> Problem requirements:
Copy out each line in the items below that contains the word "sistema".

> Dataset entries:
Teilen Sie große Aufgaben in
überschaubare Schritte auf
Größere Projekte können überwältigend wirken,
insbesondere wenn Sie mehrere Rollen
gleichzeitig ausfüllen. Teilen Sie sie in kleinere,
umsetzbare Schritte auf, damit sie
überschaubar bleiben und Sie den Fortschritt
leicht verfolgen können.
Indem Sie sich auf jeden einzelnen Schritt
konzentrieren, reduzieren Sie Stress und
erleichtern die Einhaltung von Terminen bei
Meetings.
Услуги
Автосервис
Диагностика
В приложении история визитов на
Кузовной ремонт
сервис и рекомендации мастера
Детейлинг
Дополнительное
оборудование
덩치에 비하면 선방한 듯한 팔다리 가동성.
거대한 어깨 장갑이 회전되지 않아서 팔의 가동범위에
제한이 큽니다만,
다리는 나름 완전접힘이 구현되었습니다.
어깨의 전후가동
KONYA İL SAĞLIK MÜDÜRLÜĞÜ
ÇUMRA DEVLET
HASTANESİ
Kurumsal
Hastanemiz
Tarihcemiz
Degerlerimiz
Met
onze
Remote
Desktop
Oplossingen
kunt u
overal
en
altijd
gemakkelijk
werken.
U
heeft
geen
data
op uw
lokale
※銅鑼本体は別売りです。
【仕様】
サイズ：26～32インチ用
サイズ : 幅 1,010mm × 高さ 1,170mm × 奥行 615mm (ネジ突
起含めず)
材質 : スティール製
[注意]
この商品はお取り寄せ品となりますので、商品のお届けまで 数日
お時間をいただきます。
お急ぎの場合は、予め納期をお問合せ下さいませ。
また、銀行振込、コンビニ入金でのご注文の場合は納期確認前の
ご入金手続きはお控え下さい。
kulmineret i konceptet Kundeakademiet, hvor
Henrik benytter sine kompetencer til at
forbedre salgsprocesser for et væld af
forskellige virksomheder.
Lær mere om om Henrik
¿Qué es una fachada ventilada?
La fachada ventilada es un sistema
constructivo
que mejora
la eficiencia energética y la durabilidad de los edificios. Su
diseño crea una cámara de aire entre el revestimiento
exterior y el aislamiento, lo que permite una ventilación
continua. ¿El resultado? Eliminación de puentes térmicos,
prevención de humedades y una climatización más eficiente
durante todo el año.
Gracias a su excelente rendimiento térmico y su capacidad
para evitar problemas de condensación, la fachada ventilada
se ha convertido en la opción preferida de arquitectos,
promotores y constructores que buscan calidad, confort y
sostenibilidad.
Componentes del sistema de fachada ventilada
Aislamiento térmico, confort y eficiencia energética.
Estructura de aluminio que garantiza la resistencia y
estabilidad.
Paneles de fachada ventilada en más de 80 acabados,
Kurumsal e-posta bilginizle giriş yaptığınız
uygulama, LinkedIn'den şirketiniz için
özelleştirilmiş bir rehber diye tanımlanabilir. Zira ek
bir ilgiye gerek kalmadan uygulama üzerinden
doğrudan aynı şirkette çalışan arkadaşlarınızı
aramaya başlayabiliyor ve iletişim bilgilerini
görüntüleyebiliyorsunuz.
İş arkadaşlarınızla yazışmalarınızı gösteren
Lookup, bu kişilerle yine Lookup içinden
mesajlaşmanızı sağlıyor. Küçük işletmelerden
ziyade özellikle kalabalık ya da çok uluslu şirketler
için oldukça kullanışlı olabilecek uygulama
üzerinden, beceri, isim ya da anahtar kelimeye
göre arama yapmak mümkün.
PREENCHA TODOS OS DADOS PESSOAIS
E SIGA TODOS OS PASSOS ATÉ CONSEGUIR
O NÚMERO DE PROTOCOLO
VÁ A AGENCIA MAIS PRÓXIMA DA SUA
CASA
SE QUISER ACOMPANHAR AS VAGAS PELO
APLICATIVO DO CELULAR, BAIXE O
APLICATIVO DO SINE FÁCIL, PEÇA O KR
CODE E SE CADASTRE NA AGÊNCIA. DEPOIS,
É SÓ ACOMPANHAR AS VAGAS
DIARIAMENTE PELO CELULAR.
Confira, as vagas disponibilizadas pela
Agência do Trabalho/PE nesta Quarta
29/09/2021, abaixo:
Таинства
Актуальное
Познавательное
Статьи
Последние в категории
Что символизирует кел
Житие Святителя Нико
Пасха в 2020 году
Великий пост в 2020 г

> Answer space:
La fachada ventilada es un sistema
Componentes del sistema de fachada ventilada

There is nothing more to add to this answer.